From the material that follows, count the lines with the word "Note" in them. Reply with the number only.
────────
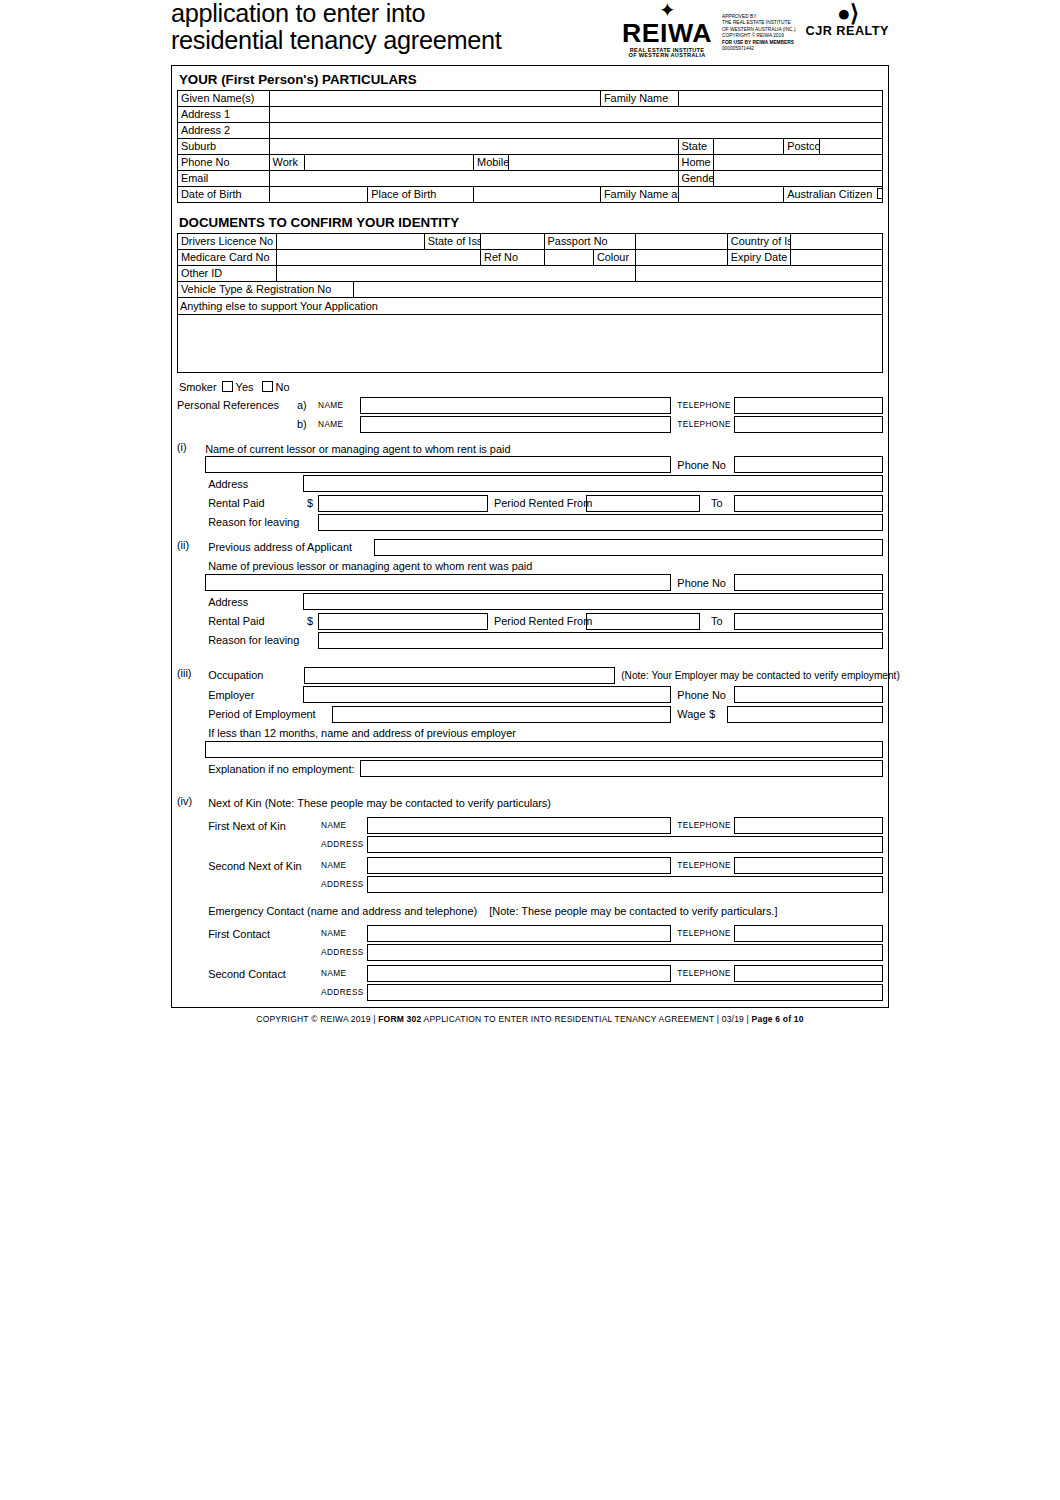application to enter into
residential tenancy agreement
✦
REIWA
REAL ESTATE INSTITUTE
OF WESTERN AUSTRALIA
APPROVED BY
THE REAL ESTATE INSTITUTE
OF WESTERN AUSTRALIA (INC.)
COPYRIGHT © REIWA 2019
FOR USE BY REIWA MEMBERS
000005971442
●⟩
CJR REALTY
YOUR (First Person's) PARTICULARS
| Given Name(s) | | Family Name | |
| Address 1 | |
| Address 2 | |
| Suburb | | State | | Postcode | |
| Phone No | Work | | Mobile | | Home | |
| Email | | Gender | |
| Date of Birth | | Place of Birth | | Family Name at Birth | | Australian Citizen Yes No |
DOCUMENTS TO CONFIRM YOUR IDENTITY
| Drivers Licence No | | State of Issue | | Passport No | | Country of Issue | |
| Medicare Card No | | Ref No | | Colour | | Expiry Date | |
| Other ID | | |
| Vehicle Type & Registration No | |
| Anything else to support Your Application |
Smoker Yes No
| Personal References | a) | NAME | | TELEPHONE | |
| | b) | NAME | | TELEPHONE | |
| (i) | Name of current lessor or managing agent to whom rent is paid |
| | | Phone No | |
| | Address | |
| | Rental Paid | $ | | Period Rented From | | To | |
| | Reason for leaving | |
| (ii) | Previous address of Applicant | |
| | Name of previous lessor or managing agent to whom rent was paid |
| | | Phone No | |
| | Address | |
| | Rental Paid | $ | | Period Rented From | | To | |
| | Reason for leaving | |
| (iii) | Occupation | | (Note: Your Employer may be contacted to verify employment) |
| | Employer | | Phone No | |
| | Period of Employment | | Wage | $ | |
| | If less than 12 months, name and address of previous employer |
| | Explanation if no employment: | |
| (iv) | Next of Kin (Note: These people may be contacted to verify particulars) |
| | First Next of Kin | NAME | | TELEPHONE | |
| | | ADDRESS | |
| | Second Next of Kin | NAME | | TELEPHONE | |
| | | ADDRESS | |
| | Emergency Contact (name and address and telephone) [Note: These people may be contacted to verify particulars.] |
| | First Contact | NAME | | TELEPHONE | |
| | | ADDRESS | |
| | Second Contact | NAME | | TELEPHONE | |
| | | ADDRESS | |
COPYRIGHT © REIWA 2019 | FORM 302 APPLICATION TO ENTER INTO RESIDENTIAL TENANCY AGREEMENT | 03/19 | Page 6 of 10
────────
[Solution to the problem] 3